Il y a dix ans, j’ai raconté ici la fin tragique d’Hilaire Gemoets, résistant belge, le 3 septembre 1944. Dans la région de Diest, à Assent et Webbekom, deux villages voisins, une cérémonie a lieu chaque année au cimetière et au monument près du champ où il a été fusillé à vingt ans. Ma cousine Linda a écrit et lu cette année une belle lettre à cet oncle que nous n’avons pas connu mais si présent dans notre histoire familiale – vous pouvez la lire sur son site (en néerlandais).
De gauche à droite : les tombes de Webbekom, le Lancaster, Edward Blenkinsop, Hilaire et "Teddy" (Museum44)
Elle y explique aussi son « lien » (celui des Gemoets d’Assent et de leurs descendants) avec le Museum44. Lors de la seconde razzia à Meensel-Kiezegem le 11 août 1944, Edward Blenkinsop, « Teddy » pour ses amis, un pilote canadien qui s’y cachait avec l’aide des résistants, a été arrêté avec les villageois et déporté. Il est mort au camp de concentration de Bergen-Belsen en janvier 1945. Peter Celis, ancien pilote de chasse, a raconté l’histoire de ce pilote héroïque dans un livre paru en 2011.

_Données fournies_
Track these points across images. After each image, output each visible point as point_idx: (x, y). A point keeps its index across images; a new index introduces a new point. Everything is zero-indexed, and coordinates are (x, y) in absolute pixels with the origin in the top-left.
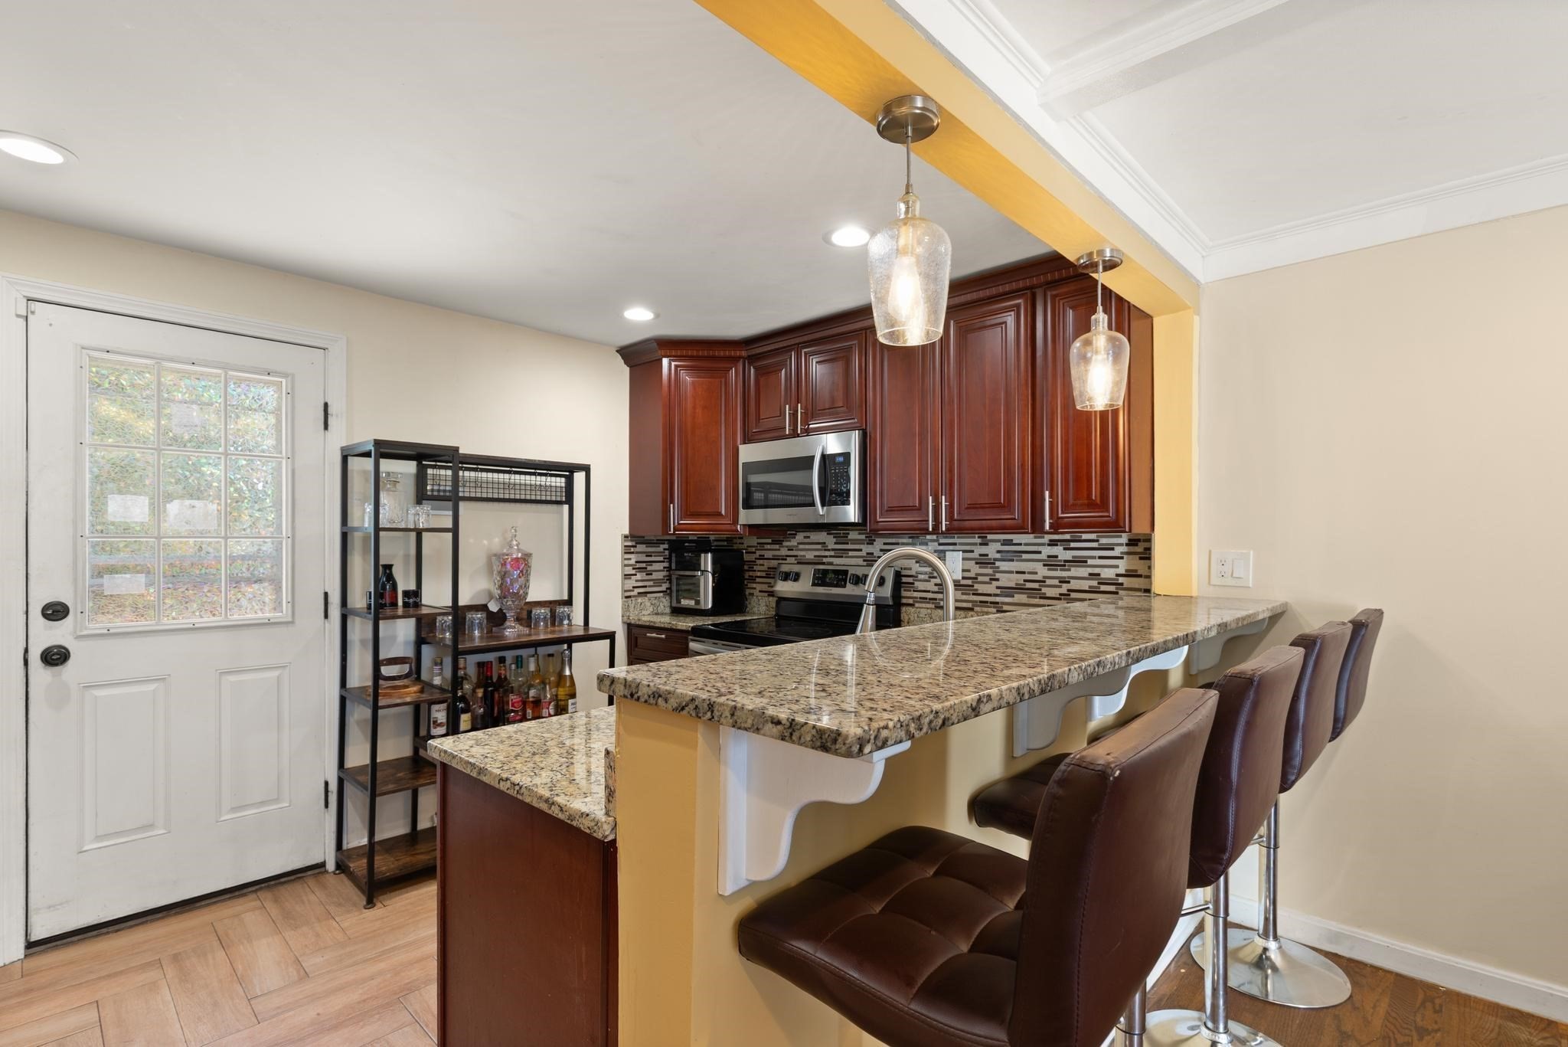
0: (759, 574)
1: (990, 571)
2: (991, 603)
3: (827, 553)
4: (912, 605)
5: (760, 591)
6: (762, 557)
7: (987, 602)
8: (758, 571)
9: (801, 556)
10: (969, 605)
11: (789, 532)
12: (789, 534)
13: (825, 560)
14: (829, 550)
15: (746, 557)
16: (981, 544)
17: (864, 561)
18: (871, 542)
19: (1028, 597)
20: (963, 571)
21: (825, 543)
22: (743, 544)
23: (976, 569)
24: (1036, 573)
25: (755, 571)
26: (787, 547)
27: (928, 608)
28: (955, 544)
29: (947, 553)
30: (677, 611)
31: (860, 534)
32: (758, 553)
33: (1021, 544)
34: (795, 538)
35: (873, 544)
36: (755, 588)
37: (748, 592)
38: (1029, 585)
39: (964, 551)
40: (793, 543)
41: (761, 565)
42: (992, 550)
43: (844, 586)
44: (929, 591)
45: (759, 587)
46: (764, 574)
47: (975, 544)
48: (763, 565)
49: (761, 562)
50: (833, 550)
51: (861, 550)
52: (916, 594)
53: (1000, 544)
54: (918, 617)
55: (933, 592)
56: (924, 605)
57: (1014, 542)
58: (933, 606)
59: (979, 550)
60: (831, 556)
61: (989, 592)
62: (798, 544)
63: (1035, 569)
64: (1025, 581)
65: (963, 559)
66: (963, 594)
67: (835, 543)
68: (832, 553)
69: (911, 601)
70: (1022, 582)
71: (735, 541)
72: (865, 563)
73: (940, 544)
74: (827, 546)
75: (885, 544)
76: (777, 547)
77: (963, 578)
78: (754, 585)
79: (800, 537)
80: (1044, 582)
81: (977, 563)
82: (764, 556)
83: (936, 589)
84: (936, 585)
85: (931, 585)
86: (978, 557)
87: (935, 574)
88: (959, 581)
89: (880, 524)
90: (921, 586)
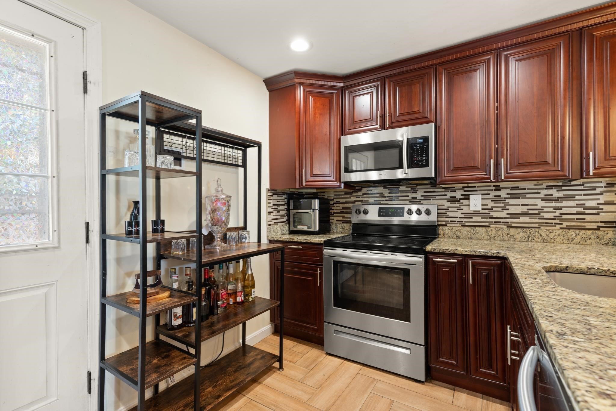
0: (336, 211)
1: (502, 205)
2: (503, 222)
3: (383, 199)
4: (446, 225)
5: (337, 221)
6: (338, 202)
7: (500, 222)
8: (335, 210)
9: (365, 201)
10: (487, 224)
11: (357, 188)
12: (357, 189)
13: (382, 202)
14: (385, 197)
15: (331, 202)
16: (495, 190)
17: (410, 202)
18: (415, 191)
19: (530, 219)
20: (482, 205)
21: (382, 193)
22: (325, 195)
23: (491, 204)
24: (537, 205)
25: (333, 210)
26: (355, 196)
27: (458, 227)
28: (476, 191)
29: (470, 195)
30: (292, 232)
31: (407, 187)
32: (335, 200)
33: (525, 189)
34: (361, 191)
35: (417, 192)
36: (333, 219)
37: (331, 221)
38: (530, 212)
39: (482, 194)
40: (360, 194)
41: (337, 206)
42: (503, 194)
43: (402, 215)
44: (457, 217)
45: (336, 218)
46: (339, 211)
47: (492, 190)
48: (339, 206)
49: (338, 205)
50: (387, 197)
51: (408, 196)
52: (447, 219)
53: (509, 189)
54: (451, 232)
55: (460, 218)
56: (453, 225)
57: (520, 188)
58: (460, 225)
59: (493, 194)
60: (386, 200)
61: (501, 217)
62: (363, 194)
63: (536, 203)
64: (528, 209)
65: (482, 199)
66: (482, 218)
67: (389, 193)
68: (387, 199)
69: (444, 223)
70: (526, 210)
71: (319, 194)
72: (411, 203)
73: (465, 191)
74: (384, 195)
75: (425, 192)
76: (349, 196)
77: (482, 209)
78: (333, 218)
79: (364, 190)
80: (543, 210)
81: (492, 201)
82: (339, 201)
83: (462, 216)
84: (462, 213)
85: (459, 214)
86: (493, 197)
87: (462, 207)
88: (479, 211)
89: (447, 177)
90: (451, 214)
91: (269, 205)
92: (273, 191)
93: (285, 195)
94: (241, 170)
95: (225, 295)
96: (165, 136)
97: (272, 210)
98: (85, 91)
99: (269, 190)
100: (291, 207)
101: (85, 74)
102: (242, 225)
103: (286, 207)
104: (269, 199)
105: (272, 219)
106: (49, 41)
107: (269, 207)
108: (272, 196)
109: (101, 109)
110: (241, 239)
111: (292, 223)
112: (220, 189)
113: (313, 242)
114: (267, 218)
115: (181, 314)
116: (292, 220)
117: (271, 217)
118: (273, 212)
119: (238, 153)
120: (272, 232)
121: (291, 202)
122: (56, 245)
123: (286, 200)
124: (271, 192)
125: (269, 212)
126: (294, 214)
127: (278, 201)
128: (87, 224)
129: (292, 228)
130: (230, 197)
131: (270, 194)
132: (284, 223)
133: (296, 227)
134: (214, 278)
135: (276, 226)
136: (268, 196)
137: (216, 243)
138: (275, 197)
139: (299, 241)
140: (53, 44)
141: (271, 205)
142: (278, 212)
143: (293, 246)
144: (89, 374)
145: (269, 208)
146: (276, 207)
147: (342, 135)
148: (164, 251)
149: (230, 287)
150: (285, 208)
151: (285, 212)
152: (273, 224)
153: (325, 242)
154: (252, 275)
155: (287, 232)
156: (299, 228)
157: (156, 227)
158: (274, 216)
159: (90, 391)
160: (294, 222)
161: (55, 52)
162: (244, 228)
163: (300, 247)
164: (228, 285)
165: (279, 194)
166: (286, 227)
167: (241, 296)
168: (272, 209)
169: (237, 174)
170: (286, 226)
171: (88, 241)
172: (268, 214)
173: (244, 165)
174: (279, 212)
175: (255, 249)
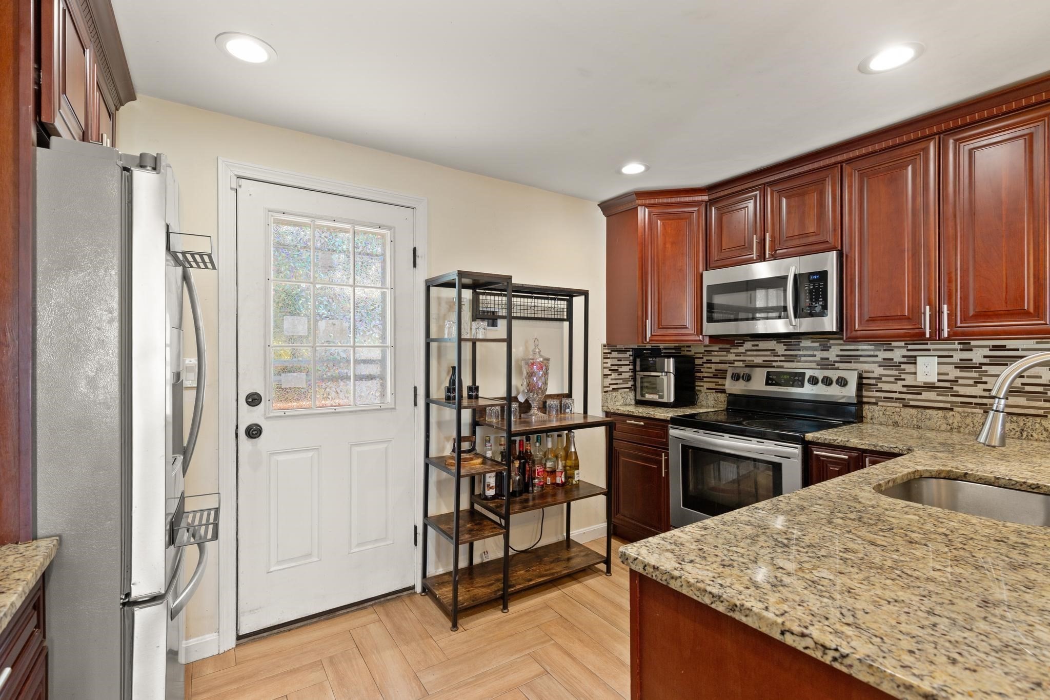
0: (706, 375)
1: (975, 375)
2: (976, 404)
3: (776, 358)
4: (876, 404)
5: (707, 389)
6: (709, 362)
7: (971, 403)
8: (706, 372)
9: (749, 361)
10: (948, 406)
11: (736, 341)
12: (737, 343)
13: (774, 364)
14: (779, 356)
15: (698, 362)
16: (961, 350)
17: (818, 365)
18: (826, 349)
19: (1027, 400)
20: (939, 374)
21: (774, 350)
22: (690, 351)
23: (954, 373)
24: (1041, 377)
25: (702, 372)
26: (734, 353)
27: (896, 407)
28: (929, 350)
29: (918, 358)
30: (639, 403)
31: (813, 342)
32: (705, 358)
33: (1018, 350)
34: (743, 346)
35: (828, 350)
36: (703, 386)
37: (697, 388)
38: (1027, 388)
39: (939, 357)
40: (741, 350)
41: (708, 368)
42: (977, 356)
43: (802, 386)
44: (896, 392)
45: (706, 385)
46: (711, 375)
47: (956, 350)
48: (710, 368)
49: (709, 365)
50: (783, 355)
51: (815, 356)
52: (878, 394)
53: (988, 349)
54: (884, 414)
55: (900, 393)
56: (889, 404)
57: (1007, 347)
58: (901, 405)
59: (958, 356)
60: (781, 361)
61: (973, 394)
62: (746, 350)
63: (1038, 373)
64: (1023, 384)
65: (939, 363)
66: (938, 395)
67: (786, 350)
68: (783, 358)
69: (873, 400)
70: (1020, 385)
71: (683, 349)
72: (819, 367)
73: (908, 350)
74: (777, 353)
75: (842, 350)
76: (725, 353)
77: (939, 381)
78: (702, 384)
79: (748, 345)
81: (956, 367)
82: (711, 360)
83: (905, 390)
84: (904, 386)
85: (898, 387)
86: (959, 361)
87: (903, 376)
88: (934, 384)
89: (859, 332)
90: (885, 387)
91: (605, 365)
92: (611, 346)
93: (629, 351)
94: (566, 324)
95: (541, 472)
96: (481, 297)
97: (609, 373)
98: (415, 266)
99: (605, 346)
100: (638, 368)
101: (415, 249)
102: (566, 391)
103: (631, 367)
104: (604, 358)
105: (610, 384)
106: (389, 228)
107: (605, 368)
108: (610, 353)
109: (427, 281)
110: (562, 409)
111: (639, 390)
112: (537, 350)
113: (657, 417)
114: (603, 382)
115: (494, 485)
116: (638, 385)
117: (608, 381)
118: (611, 375)
119: (563, 304)
120: (609, 401)
121: (638, 361)
122: (394, 407)
123: (631, 358)
124: (608, 349)
125: (604, 375)
126: (641, 378)
127: (618, 360)
128: (415, 388)
129: (639, 397)
130: (548, 360)
131: (607, 351)
132: (628, 390)
133: (643, 395)
134: (530, 452)
135: (614, 394)
136: (604, 353)
137: (532, 412)
138: (615, 354)
139: (641, 415)
140: (392, 230)
141: (609, 365)
142: (618, 375)
143: (633, 422)
144: (416, 527)
145: (605, 370)
146: (616, 368)
147: (707, 270)
148: (480, 418)
149: (549, 464)
150: (630, 369)
151: (631, 374)
152: (610, 391)
153: (672, 418)
154: (575, 452)
155: (633, 402)
156: (649, 397)
157: (471, 393)
158: (612, 379)
159: (416, 544)
160: (642, 387)
161: (394, 237)
162: (569, 395)
163: (642, 423)
164: (546, 461)
165: (619, 351)
166: (631, 396)
167: (561, 477)
168: (610, 370)
169: (562, 328)
170: (630, 394)
171: (415, 404)
172: (604, 378)
173: (570, 318)
174: (621, 374)
175: (581, 421)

_Consigne_
Recopiez fidèlement le passage de l'extrait de page qui commence par « Il y a dix ans, j’ai » et se termine par « site (en néerlandais). ». Les items n'ont aucun rôle ici.

_Réponse_
Il y a dix ans, j’ai raconté ici la fin tragique d’Hilaire Gemoets, résistant belge, le 3 septembre 1944. Dans la région de Diest, à Assent et Webbekom, deux villages voisins, une cérémonie a lieu chaque année au cimetière et au monument près du champ où il a été fusillé à vingt ans. Ma cousine Linda a écrit et lu cette année une belle lettre à cet oncle que nous n’avons pas connu mais si présent dans notre histoire familiale – vous pouvez la lire sur son site (en néerlandais).